En un sens, on peut répondre par l’affirmative. Oui, il y a une certaine folie chez lui, comme il y a une certaine folie dans l’Evangile. Déjà une quinzaine d’année avant la rédaction de cet évangile, l’apôtre Paul rappelait aux chrétiens de Corinthe que la sagesse des gens de ce monde était une folie pour Dieu.

Finalement, quel est le sens de ce récit ? Pourquoi notre auteur l’a-t-il mis dans son évangile? Qu’a-t-il voulu dire ?

Eh bien il a tenu à nous montrer, dès le début de son évangile, que vivre en chrétien peut paraître fou, mais que finalement ce n’est pas grave, parce qu’être fou aux yeux de ce monde, c’est être sage aux yeux de Dieu.
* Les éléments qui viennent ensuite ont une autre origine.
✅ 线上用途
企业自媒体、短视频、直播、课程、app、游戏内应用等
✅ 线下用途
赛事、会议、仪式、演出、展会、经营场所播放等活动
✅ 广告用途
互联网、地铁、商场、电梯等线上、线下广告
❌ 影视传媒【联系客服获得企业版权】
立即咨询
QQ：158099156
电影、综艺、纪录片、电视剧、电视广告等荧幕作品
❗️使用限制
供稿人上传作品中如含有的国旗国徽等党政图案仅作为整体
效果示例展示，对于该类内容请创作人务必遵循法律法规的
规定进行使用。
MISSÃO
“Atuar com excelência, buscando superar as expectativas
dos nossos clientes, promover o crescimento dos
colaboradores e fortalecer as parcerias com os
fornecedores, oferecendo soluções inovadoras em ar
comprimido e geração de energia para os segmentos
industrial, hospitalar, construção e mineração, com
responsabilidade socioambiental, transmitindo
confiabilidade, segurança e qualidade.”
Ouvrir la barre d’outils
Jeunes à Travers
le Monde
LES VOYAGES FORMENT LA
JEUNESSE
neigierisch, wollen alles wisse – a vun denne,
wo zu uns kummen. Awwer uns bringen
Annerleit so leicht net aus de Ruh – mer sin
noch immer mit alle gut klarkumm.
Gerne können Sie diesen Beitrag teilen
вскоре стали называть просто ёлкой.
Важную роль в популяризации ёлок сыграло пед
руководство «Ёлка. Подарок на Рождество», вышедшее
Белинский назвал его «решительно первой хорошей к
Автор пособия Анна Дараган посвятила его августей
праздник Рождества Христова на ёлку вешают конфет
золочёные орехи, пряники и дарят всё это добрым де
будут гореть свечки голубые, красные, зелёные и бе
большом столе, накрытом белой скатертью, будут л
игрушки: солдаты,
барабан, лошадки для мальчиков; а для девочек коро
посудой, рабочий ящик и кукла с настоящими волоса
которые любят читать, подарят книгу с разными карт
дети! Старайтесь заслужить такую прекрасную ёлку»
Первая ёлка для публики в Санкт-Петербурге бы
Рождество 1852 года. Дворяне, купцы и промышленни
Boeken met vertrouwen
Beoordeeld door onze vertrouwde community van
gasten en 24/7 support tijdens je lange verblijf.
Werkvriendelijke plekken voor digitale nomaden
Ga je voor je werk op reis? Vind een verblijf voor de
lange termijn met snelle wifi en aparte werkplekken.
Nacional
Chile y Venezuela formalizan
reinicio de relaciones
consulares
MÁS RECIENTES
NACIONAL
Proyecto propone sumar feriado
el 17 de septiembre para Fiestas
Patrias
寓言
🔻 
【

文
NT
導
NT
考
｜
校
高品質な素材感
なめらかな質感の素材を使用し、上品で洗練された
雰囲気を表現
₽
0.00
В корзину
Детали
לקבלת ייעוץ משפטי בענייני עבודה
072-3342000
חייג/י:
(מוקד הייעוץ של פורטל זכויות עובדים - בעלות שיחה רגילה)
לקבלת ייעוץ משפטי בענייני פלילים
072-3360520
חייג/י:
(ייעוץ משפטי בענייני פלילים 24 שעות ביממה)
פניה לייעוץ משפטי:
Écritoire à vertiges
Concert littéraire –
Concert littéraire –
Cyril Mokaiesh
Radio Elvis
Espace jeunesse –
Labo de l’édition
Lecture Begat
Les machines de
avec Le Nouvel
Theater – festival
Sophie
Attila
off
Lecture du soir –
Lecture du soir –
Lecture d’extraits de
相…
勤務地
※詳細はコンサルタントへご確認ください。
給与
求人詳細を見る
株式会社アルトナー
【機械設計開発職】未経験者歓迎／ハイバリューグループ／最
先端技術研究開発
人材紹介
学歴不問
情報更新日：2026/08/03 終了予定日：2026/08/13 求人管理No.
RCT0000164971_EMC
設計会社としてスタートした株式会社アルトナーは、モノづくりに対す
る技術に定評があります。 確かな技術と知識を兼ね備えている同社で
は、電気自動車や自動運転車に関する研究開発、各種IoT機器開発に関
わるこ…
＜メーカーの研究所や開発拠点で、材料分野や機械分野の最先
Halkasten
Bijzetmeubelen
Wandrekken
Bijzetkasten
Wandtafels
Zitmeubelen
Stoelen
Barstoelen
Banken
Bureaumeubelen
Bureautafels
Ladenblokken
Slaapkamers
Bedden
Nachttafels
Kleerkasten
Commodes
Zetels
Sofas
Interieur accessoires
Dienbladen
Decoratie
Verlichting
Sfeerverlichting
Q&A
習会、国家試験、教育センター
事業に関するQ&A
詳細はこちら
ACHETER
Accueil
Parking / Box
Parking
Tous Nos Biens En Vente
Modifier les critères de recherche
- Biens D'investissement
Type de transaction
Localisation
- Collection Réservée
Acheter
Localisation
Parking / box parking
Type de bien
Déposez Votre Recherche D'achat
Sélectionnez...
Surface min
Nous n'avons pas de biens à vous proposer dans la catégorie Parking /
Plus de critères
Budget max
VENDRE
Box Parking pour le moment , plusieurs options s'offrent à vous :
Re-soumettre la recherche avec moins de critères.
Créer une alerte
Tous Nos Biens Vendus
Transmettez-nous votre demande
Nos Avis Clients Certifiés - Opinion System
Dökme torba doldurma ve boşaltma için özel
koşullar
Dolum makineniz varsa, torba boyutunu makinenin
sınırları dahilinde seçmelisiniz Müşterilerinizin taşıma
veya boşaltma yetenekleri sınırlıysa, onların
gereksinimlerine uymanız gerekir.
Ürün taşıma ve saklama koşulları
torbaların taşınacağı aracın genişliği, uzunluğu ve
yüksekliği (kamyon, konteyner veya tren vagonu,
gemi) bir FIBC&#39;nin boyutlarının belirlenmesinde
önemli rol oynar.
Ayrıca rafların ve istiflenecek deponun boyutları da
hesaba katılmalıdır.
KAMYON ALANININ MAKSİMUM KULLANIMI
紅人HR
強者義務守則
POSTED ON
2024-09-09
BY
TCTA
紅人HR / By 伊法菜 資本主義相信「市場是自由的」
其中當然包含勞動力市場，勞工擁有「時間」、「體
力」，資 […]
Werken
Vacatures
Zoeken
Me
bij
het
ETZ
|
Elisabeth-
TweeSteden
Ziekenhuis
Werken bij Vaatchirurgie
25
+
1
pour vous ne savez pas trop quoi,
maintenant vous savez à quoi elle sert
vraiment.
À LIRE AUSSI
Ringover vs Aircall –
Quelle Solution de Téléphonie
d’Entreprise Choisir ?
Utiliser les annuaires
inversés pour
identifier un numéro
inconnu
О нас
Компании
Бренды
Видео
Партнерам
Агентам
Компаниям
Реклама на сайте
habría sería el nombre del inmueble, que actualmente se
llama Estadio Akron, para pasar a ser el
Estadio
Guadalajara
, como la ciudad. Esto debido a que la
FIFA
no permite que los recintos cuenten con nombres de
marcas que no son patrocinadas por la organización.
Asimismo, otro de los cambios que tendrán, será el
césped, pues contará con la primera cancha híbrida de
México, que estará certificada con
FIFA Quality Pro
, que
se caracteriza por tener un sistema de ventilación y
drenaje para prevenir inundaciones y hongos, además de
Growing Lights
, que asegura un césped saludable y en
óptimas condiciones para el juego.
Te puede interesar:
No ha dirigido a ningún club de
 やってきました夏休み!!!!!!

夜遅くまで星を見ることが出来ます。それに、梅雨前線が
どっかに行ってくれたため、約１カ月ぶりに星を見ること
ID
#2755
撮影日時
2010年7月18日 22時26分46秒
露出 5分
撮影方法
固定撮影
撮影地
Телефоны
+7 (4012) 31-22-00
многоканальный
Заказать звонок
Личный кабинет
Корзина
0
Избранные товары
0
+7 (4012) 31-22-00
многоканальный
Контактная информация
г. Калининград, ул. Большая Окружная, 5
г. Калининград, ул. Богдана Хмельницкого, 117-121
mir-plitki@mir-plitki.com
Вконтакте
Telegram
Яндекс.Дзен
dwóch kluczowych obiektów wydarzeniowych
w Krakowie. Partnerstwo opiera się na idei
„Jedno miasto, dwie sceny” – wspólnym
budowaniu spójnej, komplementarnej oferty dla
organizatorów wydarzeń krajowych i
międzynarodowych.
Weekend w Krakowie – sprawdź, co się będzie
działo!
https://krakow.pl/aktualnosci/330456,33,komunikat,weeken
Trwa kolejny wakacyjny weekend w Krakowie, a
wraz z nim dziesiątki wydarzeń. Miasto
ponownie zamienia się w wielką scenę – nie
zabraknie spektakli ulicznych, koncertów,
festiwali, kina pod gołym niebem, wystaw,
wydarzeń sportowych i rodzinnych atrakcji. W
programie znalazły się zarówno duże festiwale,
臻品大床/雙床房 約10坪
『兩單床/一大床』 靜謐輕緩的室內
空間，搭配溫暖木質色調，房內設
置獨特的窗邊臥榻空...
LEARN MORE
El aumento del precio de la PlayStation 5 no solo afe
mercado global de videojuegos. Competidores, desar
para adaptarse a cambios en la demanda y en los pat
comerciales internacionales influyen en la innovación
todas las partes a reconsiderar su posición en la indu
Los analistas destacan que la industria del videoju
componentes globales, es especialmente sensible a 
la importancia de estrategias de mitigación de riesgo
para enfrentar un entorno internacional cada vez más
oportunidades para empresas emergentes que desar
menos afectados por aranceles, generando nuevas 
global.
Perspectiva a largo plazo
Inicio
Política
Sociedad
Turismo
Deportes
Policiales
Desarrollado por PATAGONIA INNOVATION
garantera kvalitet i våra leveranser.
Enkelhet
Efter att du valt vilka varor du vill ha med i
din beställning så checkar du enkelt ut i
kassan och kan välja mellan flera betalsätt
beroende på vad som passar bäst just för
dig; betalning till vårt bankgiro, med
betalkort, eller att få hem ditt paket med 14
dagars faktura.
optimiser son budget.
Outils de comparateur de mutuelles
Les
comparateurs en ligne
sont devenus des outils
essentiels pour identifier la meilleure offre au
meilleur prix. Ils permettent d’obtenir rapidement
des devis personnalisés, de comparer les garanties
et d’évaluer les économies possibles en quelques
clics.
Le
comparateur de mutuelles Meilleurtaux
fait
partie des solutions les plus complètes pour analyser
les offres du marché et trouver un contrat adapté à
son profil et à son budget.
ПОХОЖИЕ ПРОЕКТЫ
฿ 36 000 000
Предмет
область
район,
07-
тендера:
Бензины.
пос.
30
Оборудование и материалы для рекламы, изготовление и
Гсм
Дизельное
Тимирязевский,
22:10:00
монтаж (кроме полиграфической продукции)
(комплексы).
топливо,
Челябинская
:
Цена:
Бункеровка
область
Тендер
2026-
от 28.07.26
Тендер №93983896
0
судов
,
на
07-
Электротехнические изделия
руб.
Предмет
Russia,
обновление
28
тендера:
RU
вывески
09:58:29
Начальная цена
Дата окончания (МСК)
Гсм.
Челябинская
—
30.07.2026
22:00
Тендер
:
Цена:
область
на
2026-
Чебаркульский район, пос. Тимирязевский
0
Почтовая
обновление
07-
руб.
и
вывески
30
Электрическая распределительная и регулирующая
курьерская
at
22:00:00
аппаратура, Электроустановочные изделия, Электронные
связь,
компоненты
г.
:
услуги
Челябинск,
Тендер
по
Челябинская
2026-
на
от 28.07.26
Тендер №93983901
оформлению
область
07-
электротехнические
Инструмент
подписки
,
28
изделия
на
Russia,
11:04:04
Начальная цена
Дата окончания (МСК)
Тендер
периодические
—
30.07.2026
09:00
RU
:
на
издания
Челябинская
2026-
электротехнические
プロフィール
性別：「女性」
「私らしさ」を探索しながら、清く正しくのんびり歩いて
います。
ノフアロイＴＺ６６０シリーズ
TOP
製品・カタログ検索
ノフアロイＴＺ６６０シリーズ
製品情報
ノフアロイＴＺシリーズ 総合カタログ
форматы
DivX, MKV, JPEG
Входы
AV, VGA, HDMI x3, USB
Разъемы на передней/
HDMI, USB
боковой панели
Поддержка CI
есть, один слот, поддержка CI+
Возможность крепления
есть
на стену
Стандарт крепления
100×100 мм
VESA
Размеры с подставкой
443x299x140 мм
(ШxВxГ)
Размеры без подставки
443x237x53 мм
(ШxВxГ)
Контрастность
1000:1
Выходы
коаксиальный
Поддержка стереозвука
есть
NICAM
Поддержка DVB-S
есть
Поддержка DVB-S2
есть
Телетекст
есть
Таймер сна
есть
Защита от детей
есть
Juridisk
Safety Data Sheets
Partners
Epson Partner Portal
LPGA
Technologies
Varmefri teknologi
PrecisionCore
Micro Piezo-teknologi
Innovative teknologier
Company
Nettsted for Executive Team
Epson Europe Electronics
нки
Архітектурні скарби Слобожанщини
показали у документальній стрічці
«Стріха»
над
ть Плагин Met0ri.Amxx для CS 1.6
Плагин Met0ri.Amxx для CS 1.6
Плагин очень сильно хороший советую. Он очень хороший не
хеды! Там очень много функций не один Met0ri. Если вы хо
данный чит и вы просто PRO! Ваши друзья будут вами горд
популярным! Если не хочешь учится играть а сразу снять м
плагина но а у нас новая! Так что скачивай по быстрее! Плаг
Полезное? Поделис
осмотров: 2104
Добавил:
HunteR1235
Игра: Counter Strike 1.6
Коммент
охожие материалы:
Quant à nous, aujourd’hui, nous pourrions bien sûr nous conformer à la société dans laquelle nous vivons, nous pourrions vivre comme tout le monde. C’est la manière de vivre la plus simple, mais ce n’est pas la plus passionnante. Seulement voilà, rien ne nous y oblige : comme Jésus nous sommes libres. Alors n’ayons pas peur de passer pour des originaux et comme Jésus, suivons nos désirs les plus profonds, ces désirs qui nous incitent à être pleinement dans la vie.